Рита смотрит на меня полными слез глазами и жадно ловит конец предложения. С каждой моей фразой она подается вперед, словно пытаясь повторить ее вслед за мной. Затем сглатывает комок в горле, снова подается вперед и затихает, словно не сумев, как и я, закончить предложение. Повисает пауза.
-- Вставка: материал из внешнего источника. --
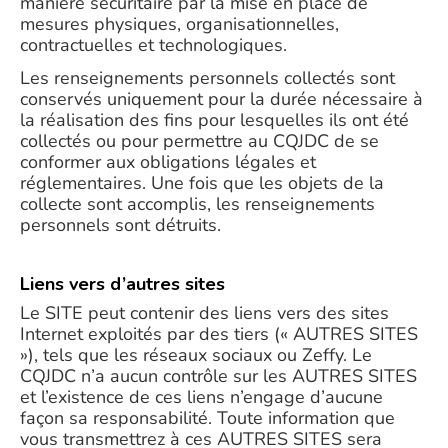
manière sécuritaire par la mise en place de
mesures physiques, organisationnelles,
contractuelles et technologiques.
Les renseignements personnels collectés sont
conservés uniquement pour la durée nécessaire à
la réalisation des fins pour lesquelles ils ont été
collectés ou pour permettre au CQJDC de se
conformer aux obligations légales et
réglementaires. Une fois que les objets de la
collecte sont accomplis, les renseignements
personnels sont détruits.
Liens vers d’autres sites
Le SITE peut contenir des liens vers des sites
Internet exploités par des tiers (« AUTRES SITES
»), tels que les réseaux sociaux ou Zeffy. Le
CQJDC n’a aucun contrôle sur les AUTRES SITES
et l’existence de ces liens n’engage d’aucune
façon sa responsabilité. Toute information que
vous transmettrez à ces AUTRES SITES sera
Мы смотрим друг на друга, дрожим губами, и наши голосовые связки исторгают булькающие звуки — ну, чисто ядовитые жабы из лесов Амазонии во время брачных игр! Когда я захожу в тупик, не зная, чем закончить свою речь, имея в виду вновь открывшиеся обстоятельства с корпоративом, когда я смят и подавлен, и единственное, что мне остается для полной потери лица — это промямлить: «Рита, я тебя люблю!», она берет, наконец, ситуацию под контроль. Она через стол бросается мне на шею, сметая тарелки с макаронами и салатом, виснет на мне и разражается рыданиями, повторяя: «Только молчи, я тебя умоляю! Просто молчи, Андрюша, я тебя прошу! Я люблю тебя!» А я и молчу (что мне еще остается?) и думаю о том, какой неплохой финал у нас нарисовался. Чистый «Дом-2». И в подтверждение моих слов в зале раздаются вялые аплодисменты. Наверное, официанты, кто ж еще? Закрыв глаза, я крепко держу в объятиях Ритку и стараюсь отогнать зудящую в голове мысль: «Вот дурак, такой шикарный повод послать ее!»